By Kris McFalls
Physician-owned medical facilities are often criticized as an unethical way to raise profits and increase the cost of healthcare. Critics from public-owned facilities, government and insurance companies, cry foul saying physician-owned facilities are motivated by profit and, as a result, use their facilities to cherry pick the well-funded patients. The fact is, however, those same critics are often guilty of the same infractions. The difference is when the government and insurance companies do it; they take away patient choice, which some patients would argue leads to less competition, a lower quality of care and, in some cases, higher healthcare costs.
One example of this is of a patient with common variable immune deficiency (CVID) in the state of Michigan. Her insurance company gave her no choice but to attain her subcutaneous immune globulin (SCIG) product from its company-owned specialty pharmacy. Because of the lack of competition, the specialty pharmacy was not compelled to offer a charity care program or a way to pay down her debt on a monthly basis — as is common with privately owned specialty pharmacies. The patient soon accumulated $1,000 in debt. As a result, the specialty pharmacy refused to ship any more product until the debt was paid in full, even though at the time of the order, she had reached her yearly out-of-pocket maximum. That meant all future shipments would have been covered at 100 percent and the patient’s debt would not have increased.

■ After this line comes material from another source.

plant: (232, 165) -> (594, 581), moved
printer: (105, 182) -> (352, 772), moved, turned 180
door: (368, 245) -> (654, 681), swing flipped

The patient, then, was forced to stop her treatments. Not long after, she contracted a severe case of pneumonia requiring hospitalization. The same insurance company paid 100 percent of the $75,000 hospital bill. Regardless, even after discharge, the specialty pharmacy still refused to send the patient her SCIG. In order to receive treatment outside of the insurance-owned specialty pharmacy, this patient was forced to go back to the more expensive, clinic-based, intravenous immune globulin (IVIG) treatments. This allowed her to receive treatments at a facility that would work with her on the out-of-pocket costs. Once this patient returned to regular treatments, her health improved and she was able to avoid hospitalizations and severe infections.

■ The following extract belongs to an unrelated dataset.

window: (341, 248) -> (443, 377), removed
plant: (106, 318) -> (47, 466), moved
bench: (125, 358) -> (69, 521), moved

In another example, the New York state attorney general accused insurance companies of defrauding patients by manipulating reimbursement rates. As it turned out, insurance companies owned the third-party companies that were tasked with determining usual and customary rates. Those rates were then used to determine how much patients were reimbursed for out-of-network charges. Insurance companies were accused of defrauding doctors and patients out of millions of dollars. Other states and the American Medical Association followed New York’s lead and filed lawsuits. Many cases have since been settled resulting in multi-million dollar settlements.

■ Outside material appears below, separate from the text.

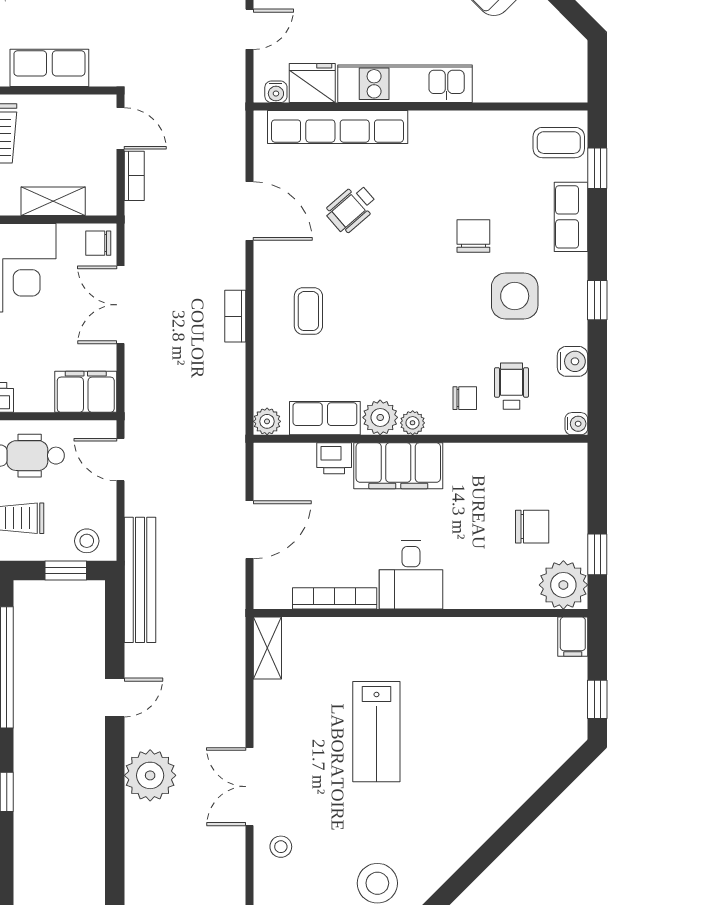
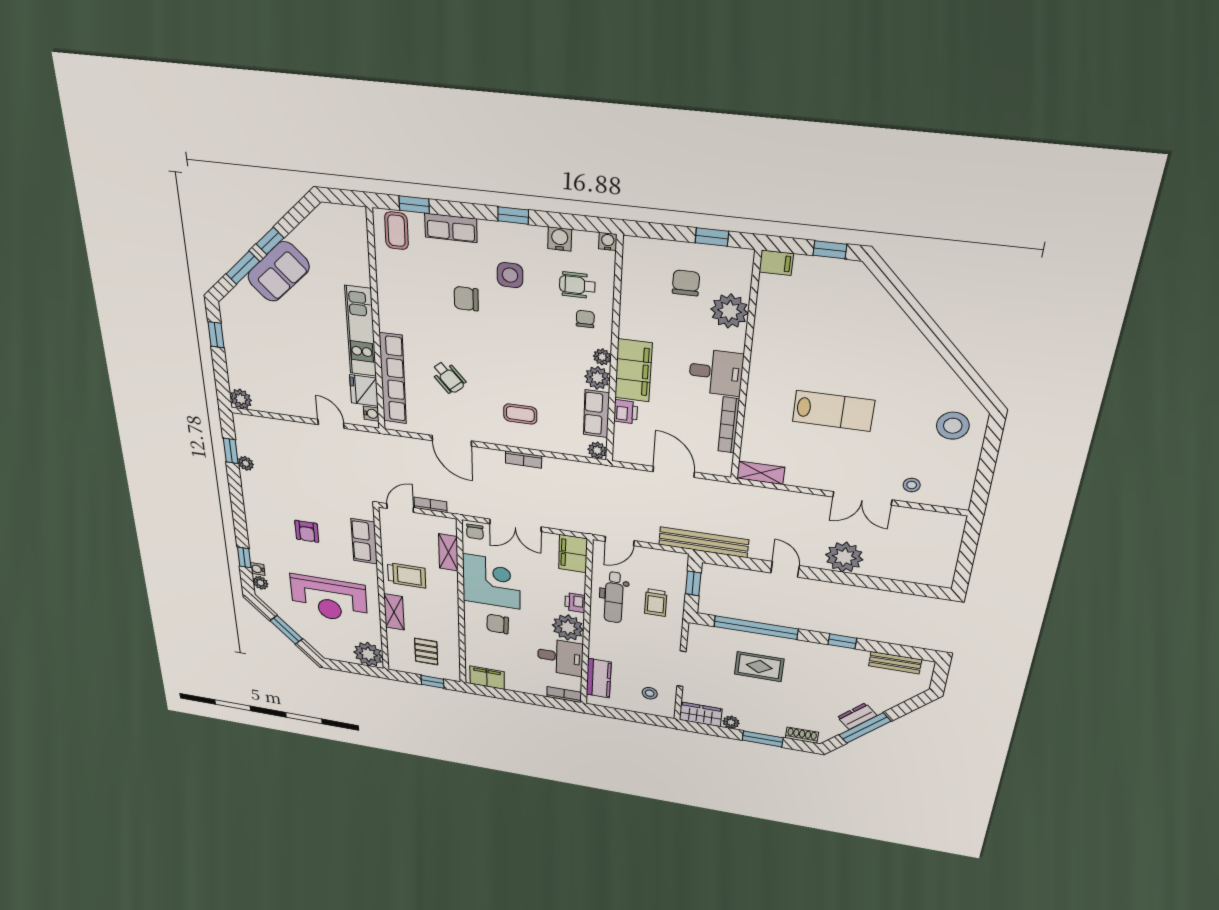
door: (250, 211) -> (452, 441), swing flipped
side table: (515, 296) -> (510, 275), width x0.73, depth x0.73
stool: (87, 541) -> (674, 569), removed
plant: (563, 585) -> (730, 311), moved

Politicians have their hand in the cookie jar as well. Healthcare reform and the advent of Medicare drug plans stimulated research that revealed many politicians owned stock in pharmaceutical companies that would benefit from legislation being considered. Therefore, if the companies profited from regulations, so did the politicians. Some politicians soothed their guilt by placing stocks into a blind trust so they didn’t know exactly which drug company stock they truly owned. Surely, voting for laws that would benefit themselves financially had nothing to do with the increased cost of healthcare.
There is no easy solution to any of these problems. At the end of the day, healthcare is still a business and there will always be healthcare decisions based on profits. It is also true that patients clearly benefit when there is competition in the marketplace. Maybe the solution lies more in the transparency of the details than the details themselves?